**SOURCE RECORDS**
........
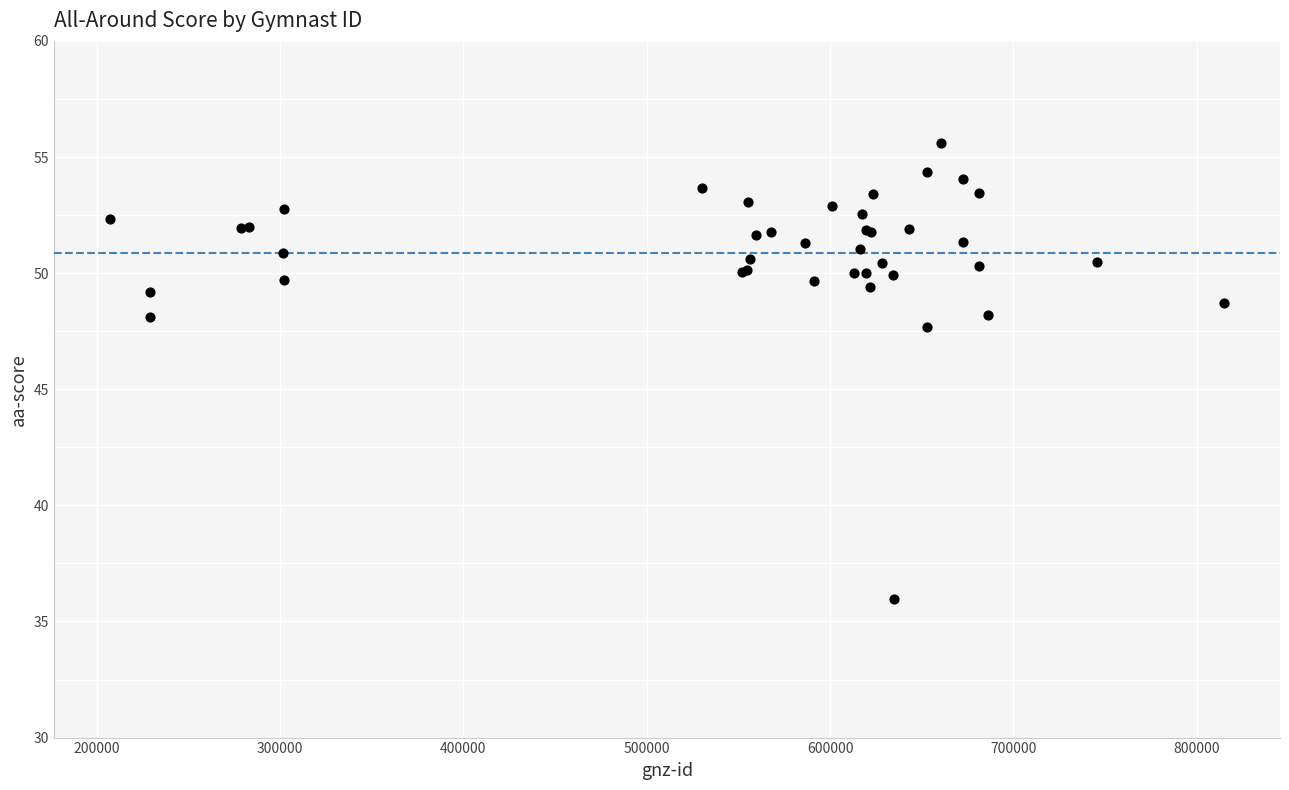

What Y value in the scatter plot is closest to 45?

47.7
........
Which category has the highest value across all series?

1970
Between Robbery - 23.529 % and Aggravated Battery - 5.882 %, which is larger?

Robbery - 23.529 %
........
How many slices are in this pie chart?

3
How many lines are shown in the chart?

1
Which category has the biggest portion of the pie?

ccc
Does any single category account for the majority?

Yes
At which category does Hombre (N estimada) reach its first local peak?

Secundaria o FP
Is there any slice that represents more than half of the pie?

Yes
........
**WHAT THIS TASK INVOLVES**
Extract every line of the records above that contains the string "value", treating uppercase and lowercase letters as distinct.

**REPLY TO THE TASK**
What Y value in the scatter plot is closest to 45?
Which category has the highest value across all series?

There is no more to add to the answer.